**TASK INPUT:**
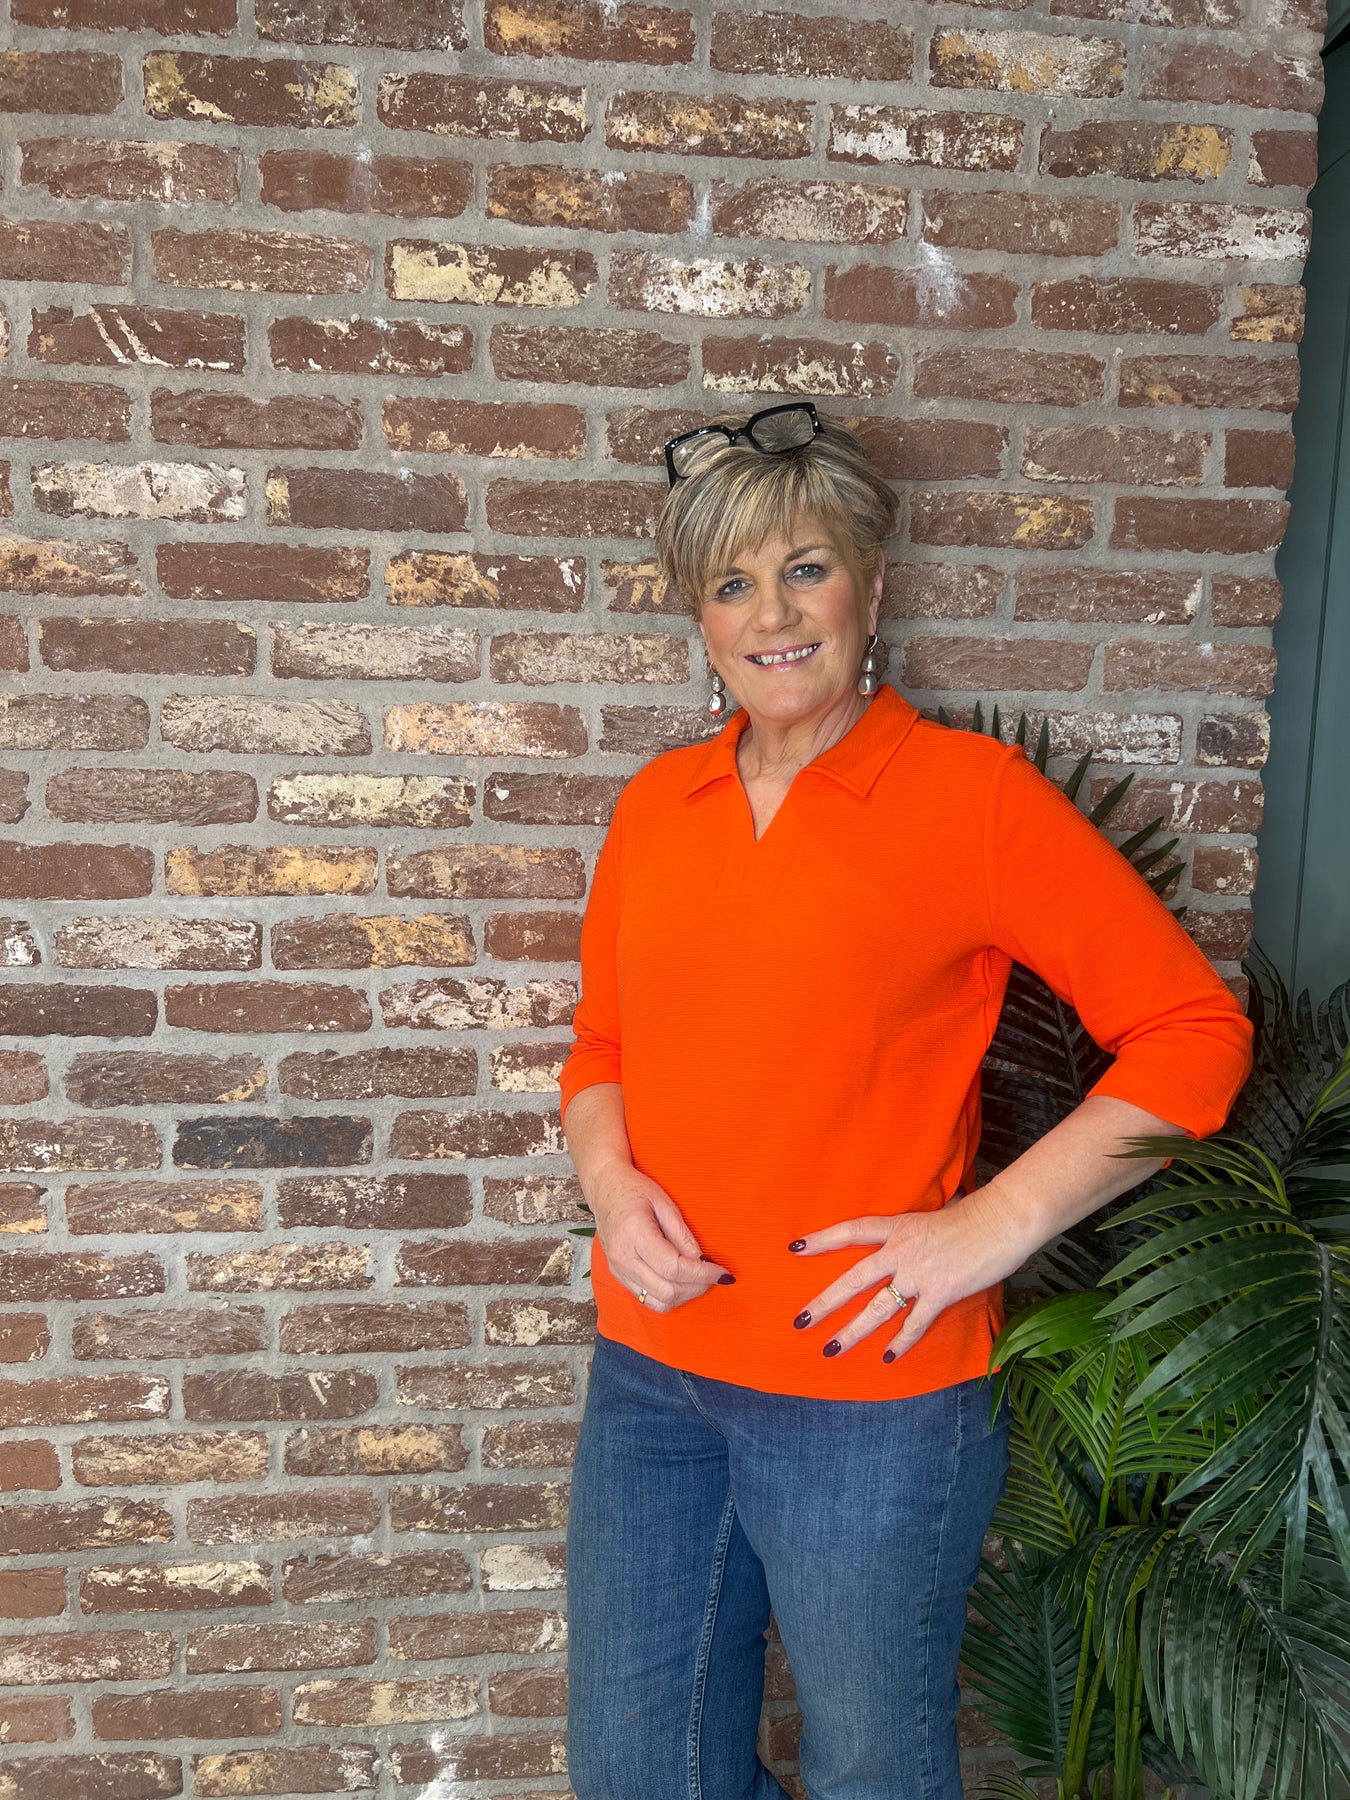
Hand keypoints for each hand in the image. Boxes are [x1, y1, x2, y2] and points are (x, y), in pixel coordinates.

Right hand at [589, 1164, 734, 1313]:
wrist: (605, 1189)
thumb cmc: (635, 1190)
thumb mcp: (665, 1204)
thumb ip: (683, 1235)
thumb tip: (702, 1262)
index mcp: (634, 1234)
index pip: (674, 1268)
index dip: (702, 1274)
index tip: (723, 1274)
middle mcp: (623, 1257)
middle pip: (667, 1290)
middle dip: (697, 1287)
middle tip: (714, 1276)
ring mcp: (618, 1270)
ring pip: (658, 1302)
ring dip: (684, 1296)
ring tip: (699, 1280)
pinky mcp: (618, 1276)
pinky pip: (647, 1300)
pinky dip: (669, 1297)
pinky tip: (681, 1282)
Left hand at [789, 1189, 1009, 1363]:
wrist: (1003, 1220)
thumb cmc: (974, 1216)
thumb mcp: (933, 1217)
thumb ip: (915, 1233)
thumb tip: (909, 1241)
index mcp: (898, 1227)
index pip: (851, 1231)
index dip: (822, 1239)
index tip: (796, 1248)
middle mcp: (901, 1250)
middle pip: (854, 1278)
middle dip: (825, 1301)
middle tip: (801, 1320)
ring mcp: (919, 1273)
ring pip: (877, 1308)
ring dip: (852, 1331)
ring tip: (831, 1349)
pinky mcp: (941, 1292)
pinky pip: (915, 1323)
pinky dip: (901, 1342)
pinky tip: (888, 1357)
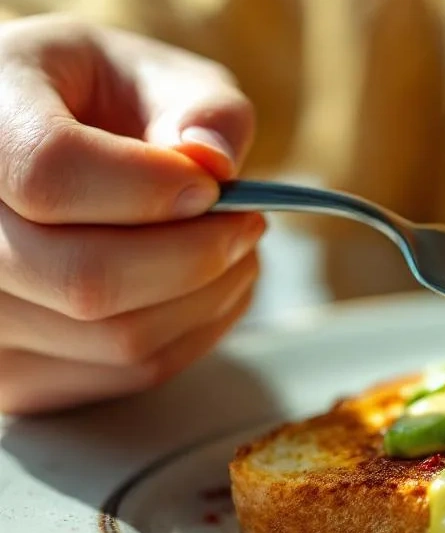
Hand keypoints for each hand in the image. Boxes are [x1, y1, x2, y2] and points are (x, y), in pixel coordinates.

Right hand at [0, 15, 264, 414]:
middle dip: (198, 256)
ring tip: (233, 251)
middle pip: (88, 279)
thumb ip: (200, 105)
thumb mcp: (150, 71)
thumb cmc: (95, 102)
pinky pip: (129, 375)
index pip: (50, 176)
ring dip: (207, 298)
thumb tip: (214, 165)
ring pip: (118, 338)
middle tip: (247, 224)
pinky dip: (192, 333)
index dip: (150, 189)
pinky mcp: (12, 376)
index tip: (213, 187)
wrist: (38, 146)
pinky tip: (206, 289)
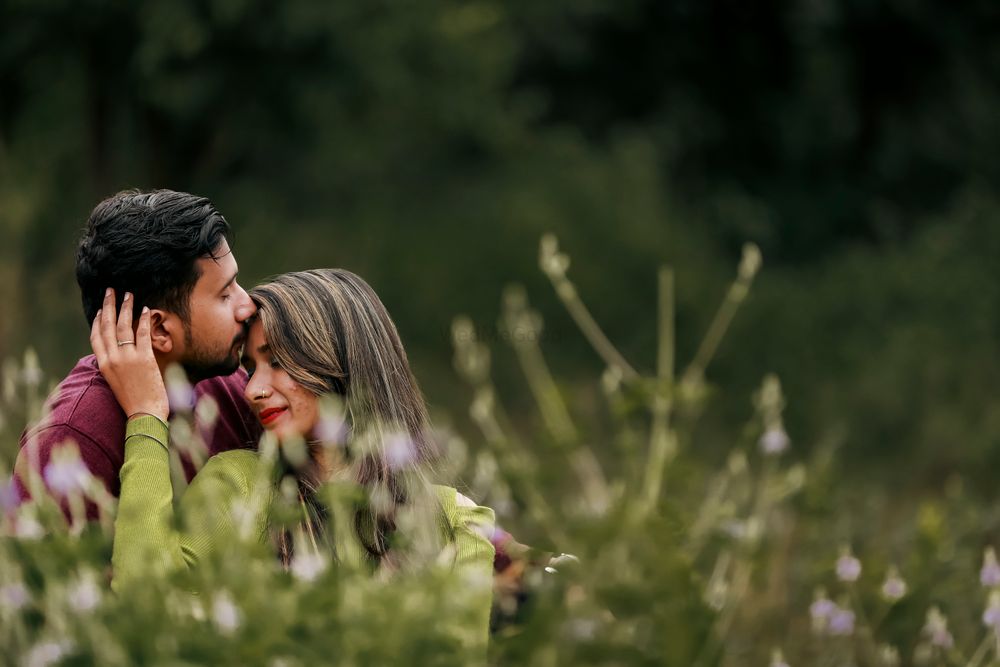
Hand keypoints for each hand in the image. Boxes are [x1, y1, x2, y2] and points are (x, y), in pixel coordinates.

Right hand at [90, 288, 168, 420]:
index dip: (97, 321)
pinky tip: (146, 309)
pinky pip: (142, 333)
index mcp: (103, 365)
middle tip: (110, 291)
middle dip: (108, 306)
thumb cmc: (134, 401)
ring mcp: (127, 357)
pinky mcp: (144, 358)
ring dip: (125, 307)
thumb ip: (115, 366)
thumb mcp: (116, 382)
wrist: (144, 414)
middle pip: (107, 326)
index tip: (101, 309)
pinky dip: (144, 319)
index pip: (96, 337)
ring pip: (123, 326)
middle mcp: (112, 359)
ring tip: (128, 294)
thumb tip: (117, 353)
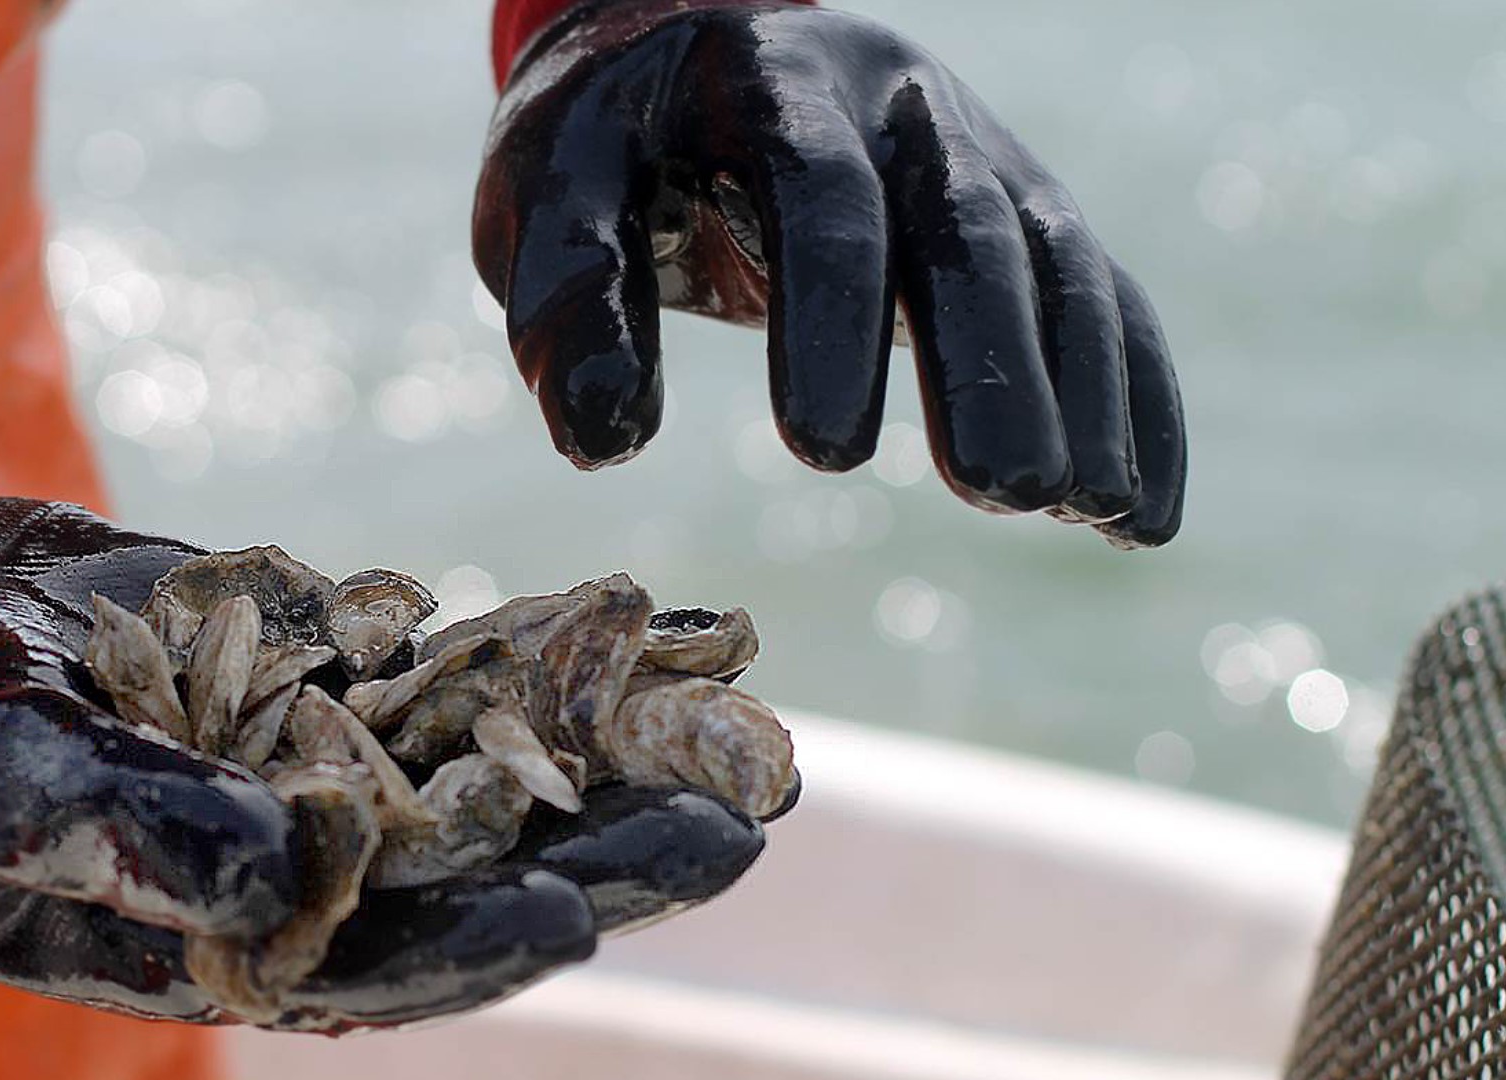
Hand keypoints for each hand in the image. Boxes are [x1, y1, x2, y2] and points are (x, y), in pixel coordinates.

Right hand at [0, 498, 766, 1025]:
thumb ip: (126, 831)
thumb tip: (285, 878)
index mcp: (212, 943)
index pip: (363, 969)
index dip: (466, 949)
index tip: (573, 916)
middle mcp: (291, 874)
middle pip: (469, 879)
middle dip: (598, 857)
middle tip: (733, 829)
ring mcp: (324, 773)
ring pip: (490, 775)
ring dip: (610, 757)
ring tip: (738, 733)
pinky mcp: (338, 687)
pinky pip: (457, 675)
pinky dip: (546, 652)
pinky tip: (649, 627)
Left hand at [474, 0, 1183, 546]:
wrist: (687, 53)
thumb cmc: (607, 147)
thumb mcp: (545, 192)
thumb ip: (566, 295)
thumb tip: (602, 442)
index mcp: (777, 79)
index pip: (825, 194)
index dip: (833, 319)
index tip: (822, 455)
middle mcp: (901, 103)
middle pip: (970, 227)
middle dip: (990, 363)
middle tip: (999, 494)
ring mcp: (981, 150)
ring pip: (1056, 263)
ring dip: (1081, 391)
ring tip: (1084, 512)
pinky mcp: (1023, 211)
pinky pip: (1100, 298)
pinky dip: (1132, 402)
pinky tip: (1140, 516)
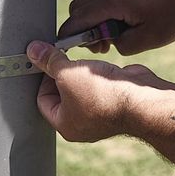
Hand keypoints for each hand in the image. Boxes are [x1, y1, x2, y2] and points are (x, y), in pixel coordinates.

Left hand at [26, 42, 174, 142]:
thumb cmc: (103, 95)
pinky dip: (95, 73)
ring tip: (80, 60)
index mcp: (65, 125)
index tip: (46, 60)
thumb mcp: (67, 73)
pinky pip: (98, 86)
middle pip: (61, 94)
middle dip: (60, 74)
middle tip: (60, 56)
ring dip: (78, 71)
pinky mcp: (114, 102)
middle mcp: (82, 124)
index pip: (42, 100)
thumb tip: (33, 50)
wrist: (142, 99)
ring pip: (80, 88)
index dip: (41, 78)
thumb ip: (49, 61)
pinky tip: (96, 64)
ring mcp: (100, 114)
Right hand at [60, 0, 174, 55]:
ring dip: (92, 22)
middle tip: (100, 48)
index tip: (64, 51)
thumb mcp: (150, 37)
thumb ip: (123, 45)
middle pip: (77, 10)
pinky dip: (101, 13)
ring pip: (88, 3)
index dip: (68, 37)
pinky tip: (121, 25)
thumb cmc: (174, 10)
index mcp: (111, 0)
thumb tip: (110, 44)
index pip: (77, 19)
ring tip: (112, 39)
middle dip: (81, 31)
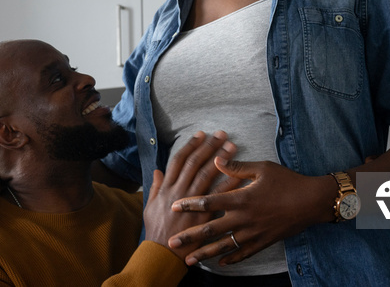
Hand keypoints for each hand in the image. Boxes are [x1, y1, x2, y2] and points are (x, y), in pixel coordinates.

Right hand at [143, 131, 240, 259]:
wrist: (161, 253)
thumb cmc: (156, 230)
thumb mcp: (150, 206)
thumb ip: (155, 187)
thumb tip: (158, 170)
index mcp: (167, 188)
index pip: (179, 160)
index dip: (191, 145)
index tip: (201, 134)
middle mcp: (179, 191)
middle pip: (196, 163)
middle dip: (209, 147)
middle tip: (221, 134)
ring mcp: (192, 203)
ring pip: (207, 175)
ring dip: (221, 160)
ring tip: (232, 147)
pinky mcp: (203, 215)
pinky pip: (219, 197)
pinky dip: (228, 184)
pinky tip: (239, 174)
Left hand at [168, 158, 336, 266]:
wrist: (312, 202)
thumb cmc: (287, 181)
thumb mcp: (262, 168)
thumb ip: (237, 167)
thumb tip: (216, 159)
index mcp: (241, 198)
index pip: (209, 203)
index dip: (190, 205)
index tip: (173, 207)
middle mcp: (244, 218)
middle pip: (211, 230)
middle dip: (190, 237)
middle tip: (172, 243)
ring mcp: (254, 233)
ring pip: (224, 246)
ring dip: (205, 253)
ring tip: (189, 259)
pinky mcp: (264, 242)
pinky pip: (243, 254)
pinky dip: (230, 259)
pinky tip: (219, 263)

**TASK:**
Copy the material above exactly and drop the pictures.

**EXERCISE SOLUTION:**
Hand keypoints for each hand in the image. Boxes are [x1, y1, x2, y2] and points are (x, y), in pixel coordinates.

Right hand at [589, 1164, 734, 1313]:
wrist: (605, 1189)
thumb cmc: (635, 1190)
thumb mcp: (665, 1204)
thumb ip: (683, 1235)
thumb tip: (702, 1262)
index mcp: (634, 1234)
index pip: (674, 1268)
index dip: (702, 1274)
index tip: (723, 1274)
middle mcp: (623, 1257)
middle pip: (667, 1290)
middle dip: (697, 1287)
middle tip: (714, 1276)
ring mcp: (618, 1270)
ring pip: (658, 1302)
ring dip: (684, 1296)
ring tip: (699, 1280)
pinky mcp: (618, 1276)
pinky pip: (647, 1300)
pinky dip: (669, 1297)
pinky tip: (681, 1282)
Left hand at [789, 1189, 1009, 1363]:
wrist: (1003, 1220)
thumb cmc: (974, 1216)
thumb mcp: (933, 1217)
thumb ip: (915, 1233)
thumb tip: (909, 1241)
index mcp: (898, 1227)
index pip: (851, 1231)
index dip: (822, 1239)
index tip: (796, 1248)
middle mcp: (901, 1250)
middle pip: (854, 1278)
middle dip: (825, 1301)
middle tip: (801, 1320)
ring mcp: (919, 1273)
ring pip: (877, 1308)
ring dip: (852, 1331)
ring tip: (831, 1349)
pinky mcp: (941, 1292)
pinky pip: (915, 1323)
pinky dip: (901, 1342)
pinky tip: (888, 1357)
Hand keypoints for each hand in the image. Boxes are [x1, y1, x2, y2] and points are (x, y), in pixel coordinates.

Right hand at [0, 15, 264, 414]:
middle dip: (198, 256)
ring tip: (233, 251)
middle pip: (88, 279)
thumb ip: (200, 105)
thumb mcp: (150, 71)
thumb cmc: (95, 102)
pinky pip: (129, 375)
index pip: (50, 176)
ring dip: (207, 298)
thumb tip: (214, 165)
ring pip: (118, 338)
middle tip: (247, 224)
pinky dip: (192, 333)
index dip: (150, 189)
pinky mcp: (12, 376)
index tip: (213, 187)
wrist: (38, 146)
pinky tip: (206, 289)
Hand keypoints for each hand in the image. Boxes are [x1, y1, x2, y2] and points are (x, y), in pixel coordinates.

Right hand at [90, 288, 168, 420]:
index dip: (97, 321)
pinky tip: (146, 309)
pinky pip: (142, 333)
index mcp: (103, 365)
middle tip: (110, 291)
middle dip: (108, 306)
thumb cmc: (134, 401)
ring mcp: (127, 357)
pinky mcp: (144, 358)
ring dip: (125, 307)
thumb ip: (115, 366)
thumb mcp: (116, 382)
wrist: (144, 414)
middle pip: (107, 326)
index tip: (101, 309)
pinky dip: (144, 319)
index pip: (96, 337)
ring pip: (123, 326)
middle mcp: (112, 359)
ring tip: (128, 294)
thumb tip: (117, 353)
Hand keypoints for each hand in the image. Boxes are [x1, y1, x2, y2] and points are (x, y), in pixel coordinates.

Right hand at [0, 498, 766, 1025]:
thumb ip: (126, 831)
thumb tip: (285, 878)
index mcp: (212, 943)
index pip: (363, 969)
index dip: (466, 949)
index tip: (573, 916)
middle mcp: (291, 874)
middle pip: (469, 879)
middle dip: (598, 857)
middle tip: (733, 829)
ring mcp: (324, 773)
ring pip: (490, 775)
ring dip: (610, 757)
ring tip: (738, 733)
pinky mcp: (338, 687)
pinky pip: (457, 675)
pinky dip: (546, 652)
pinky tip: (649, 627)
Left hand at [474, 0, 1183, 546]:
wrist: (687, 53)
thumb cmc: (607, 147)
thumb mcp: (545, 192)
thumb ip: (566, 295)
thumb tip: (602, 442)
index mcp: (777, 79)
index pip: (825, 194)
index dip: (833, 319)
index tip: (822, 455)
middle mcp: (901, 103)
middle pip: (970, 227)
middle dip: (990, 363)
middle tip: (999, 494)
ring mcp: (981, 150)
ring pip: (1056, 263)
ring dip: (1081, 391)
ring tip: (1084, 512)
pinky mcp: (1023, 211)
pinky pip: (1100, 298)
pinky dip: (1132, 402)
pinky tip: (1140, 516)
Hand keypoints for each hand in the image. Boxes are [x1, y1, x2, y2] and points are (x, y), in pixel coordinates.

Left hand at [26, 42, 174, 142]:
thumb cmc: (103, 95)
pinky dip: (95, 73)
ring tip: (80, 60)
index mcp: (65, 125)
index tip: (46, 60)
thumb mcp: (67, 73)
pinky pip: (98, 86)
middle pip: (61, 94)
middle dip: (60, 74)
middle tip: (60, 56)
ring dip: (78, 71)
pinky mcp: (114, 102)
middle mcp: (82, 124)
index pip: (42, 100)
thumb tip: (33, 50)
wrist: (142, 99)
ring pip: (80, 88)
index dip: (41, 78)
thumb ip: (49, 61)
pinky tip: (96, 64)
ring mcp: (100, 114)
Right hand at [60, 0, 174, 55]:
ring dip: (92, 22)
middle tip: (100, 48)
index tip: (64, 51)
thumb mcp: (150, 37)
thumb ip: (123, 45)
middle pip: (77, 10)
pinky dip: (101, 13)
ring pip: (88, 3)
index dip: (68, 37)
pinky tip: (121, 25)
thumb cmc: (174, 10)
index mcp: (111, 0)
thumb tip: (110, 44)
index pip: (77, 19)
ring tip: (112, 39)
middle dip: (81, 31)
Hand keypoints for each hand in the image. Boxes are [x1, y1, x2, y2] and points are (x, y), in pixel coordinates.

Right hand at [143, 131, 240, 259]:
wrist: (161, 253)
thumb cmc: (156, 230)
thumb mcp: (150, 206)
thumb ip: (155, 187)
thumb tip: (158, 170)
index mcp: (167, 188)
index pip: (179, 160)
index dip: (191, 145)
index tip: (201, 134)
middle mcp: (179, 191)
middle pip: (196, 163)
middle dip: (209, 147)
middle tip: (221, 134)
ring mcp: (192, 203)
ring pip: (207, 175)
ring dip: (221, 160)
ring tip: (232, 147)
pinky mcp: (203, 215)
pinky pip: (219, 197)
pinky dip: (228, 184)
pinky tip: (239, 174)
Left hand at [168, 158, 336, 266]:
wrist: (312, 202)
thumb cmc: (287, 181)
thumb mcp: (262, 168)
thumb ip: (237, 167)
thumb tip: (216, 159)
index mcp: (241, 198)
index pip: (209, 203)
index dip: (190, 205)
index tip: (173, 207)
middle mcp: (244, 218)
middle pip: (211, 230)
middle dip: (190, 237)
middle tip: (172, 243)
ring mcp: (254, 233)
ring pip: (224, 246)
ring dip: (205, 253)
ring tip: (189, 259)
pinky mcp: (264, 242)
pinky pip: (243, 254)
pinky dip: (230, 259)
pinky tip: (219, 263)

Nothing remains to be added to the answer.